■ Segmento del documento ■
════════════════

Chuck Palahniuk, Soffocare, Milano, Mondadori, 2002.


Le mie chiocciole: @@@

Da regalare: al vostro medico di base, per un po' di clinico svago tra una ricetta e l'altra

sabato 5 giugno 2010

Tre misteri dietro a un libro

In principio i misteri sono tre: una persona, una voce, un testo. La persona si alza, si offre al pubblico, necessariamente emozionata; di lei nulla si sa e nulla si saprà, neppure alla fine, perché si fa subito da parte e lascia la scena alla voce. La voce non è mai come te l'aspetti, non la sai immaginare, ascolti: cattura l'attenzione, come una mano tesa che invita ad una passeggiata in un bosco. Dopo poche parole anche il terzo mistero si svela, è il testo. Lo puoi conoscere oppure udire per la prima volta, ma il risultato non cambia.
Incontrare le persone-libro è un'esperienza curiosa, carica di emozione. Non è come ascoltare un attore, un professionista, dal quale ci si aspetta una performance. Sul palcoscenico, spesso minimo, spesso improvvisato, c'è un lettore quale potrebbe esserlo ciascuno di noi. Sono lettori che decidono di condividere un libro che amano e ne fanno dono agli altri, in una sorta di propaganda sana e genuina, come è il proselitismo delle religioni 'migliori'. Non sono attori, eppure per altri versi lo sembrano, poiché c'è della verità nelle loro voci, la verità di una scelta del cuore che pochi, pochissimi attori sono in grado di estrarre da un copione.
Nell’appena conclusasi edizione del Salone del Libro di Torino, il tema era quello della memoria. Qui si parla appunto di memoria, ma in uno dei suoi significati più atavici, quello di strumento per i cantastorie. Non ha esattamente (e per fortuna!) il valore che ha nel romanzo di Ray Bradbury, da cui prende il nome il progetto originario Fahrenheit 451 - Las personas libro, nato in Spagna da un’idea di Antonio Rodríguez Menéndez. Il testimone italiano è stato preso da Sandra Giuliani che lo ha agganciato alle iniziative delle Donne di carta; non è un caso: le persone-libro che ho incontrato sono tutte donne, forse a conferma della superiorità femminile nel vivere il sentimento, nel lasciarsi immergere in esso mettendo in gioco ogni briciola di sé.

════════════════

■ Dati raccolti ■
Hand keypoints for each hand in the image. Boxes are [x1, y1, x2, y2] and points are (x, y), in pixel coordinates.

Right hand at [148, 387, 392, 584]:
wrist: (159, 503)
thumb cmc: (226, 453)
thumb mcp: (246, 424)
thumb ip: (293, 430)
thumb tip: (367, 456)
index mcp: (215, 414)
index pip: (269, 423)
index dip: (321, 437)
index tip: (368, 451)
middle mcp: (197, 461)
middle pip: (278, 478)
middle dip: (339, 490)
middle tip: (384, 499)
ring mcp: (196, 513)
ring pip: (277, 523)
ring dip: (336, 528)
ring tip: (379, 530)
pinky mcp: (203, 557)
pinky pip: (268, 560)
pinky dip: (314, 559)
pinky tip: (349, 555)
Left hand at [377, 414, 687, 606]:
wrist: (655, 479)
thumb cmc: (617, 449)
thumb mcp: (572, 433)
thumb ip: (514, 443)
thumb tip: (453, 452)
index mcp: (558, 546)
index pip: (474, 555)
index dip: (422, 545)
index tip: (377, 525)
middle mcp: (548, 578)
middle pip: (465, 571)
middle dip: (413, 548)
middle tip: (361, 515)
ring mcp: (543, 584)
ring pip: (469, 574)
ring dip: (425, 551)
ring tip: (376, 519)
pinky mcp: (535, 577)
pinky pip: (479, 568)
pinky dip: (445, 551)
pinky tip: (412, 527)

════════════════

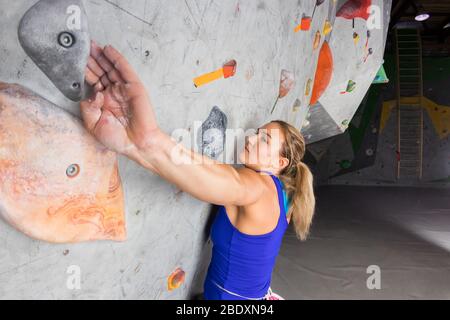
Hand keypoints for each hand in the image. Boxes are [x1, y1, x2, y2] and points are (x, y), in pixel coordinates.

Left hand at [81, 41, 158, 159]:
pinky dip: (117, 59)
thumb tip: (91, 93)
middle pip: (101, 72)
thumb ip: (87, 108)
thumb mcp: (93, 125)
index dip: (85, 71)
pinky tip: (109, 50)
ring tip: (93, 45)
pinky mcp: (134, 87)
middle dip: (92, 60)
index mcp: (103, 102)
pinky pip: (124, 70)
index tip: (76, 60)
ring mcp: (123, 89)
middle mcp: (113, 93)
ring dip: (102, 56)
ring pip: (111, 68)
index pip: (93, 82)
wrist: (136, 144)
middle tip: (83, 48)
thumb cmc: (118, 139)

════════════════

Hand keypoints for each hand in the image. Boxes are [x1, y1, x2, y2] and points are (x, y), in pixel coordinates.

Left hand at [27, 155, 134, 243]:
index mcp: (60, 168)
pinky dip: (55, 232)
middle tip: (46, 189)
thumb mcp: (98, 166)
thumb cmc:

════════════════

■ Istruzione operativa 1 ■
Secondo il testo sulle persone-libro, da un'idea di chi è nato in Spagna il progetto originario Fahrenheit 451 - Las personas libro?
■ Istruzione operativa 2 ■
Riprenda il testo sulle persone-libro dopo la sua ultima frase e lo prosegua.

■ Risposta finale 1 ■
Da un'idea di Antonio Rodríguez Menéndez.

■ Risposta finale 2 ■
«Io sono...». Così iniziano le persone-libro, per qualche attimo non hanno altra personalità che quella del libro. E di che libri si tratta? Ovviamente la scelta è e deve essere libera, il libro va scelto, non imposto. Allo stesso modo si sceglie il brano da andare a memoria, puntando all'ideale intero assorbimento del testo. In genere si tratta di prosa, ma che ammicca alla poesia; quadri immobili quasi privi di trama che lasciano la curiosità di scoprire come sarà il racconto intero. Si scende in scena per dare al libro una vita eterna non più muta, anzi intensamente parlata, e di questo sarebbe felice Amos Oz (Una storia d'amore e di tenebra, p. 31): «quand'ero piccolo, da grande volevo diventare un libro. Non uno scrittore, un libro: perché le persone le si può uccidere come formiche. Anche uno scrittore non è difficile ucciderlo. Mentre un libro, quand'anche lo si distrugga con metodo, è probabile che un esemplare comunque si salvi e preservi la sua vita di scaffale, una vita eterna, muta, su un ripiano dimenticato in qualche sperduta biblioteca» o appunto nella memoria e nella voce di una persona-libro.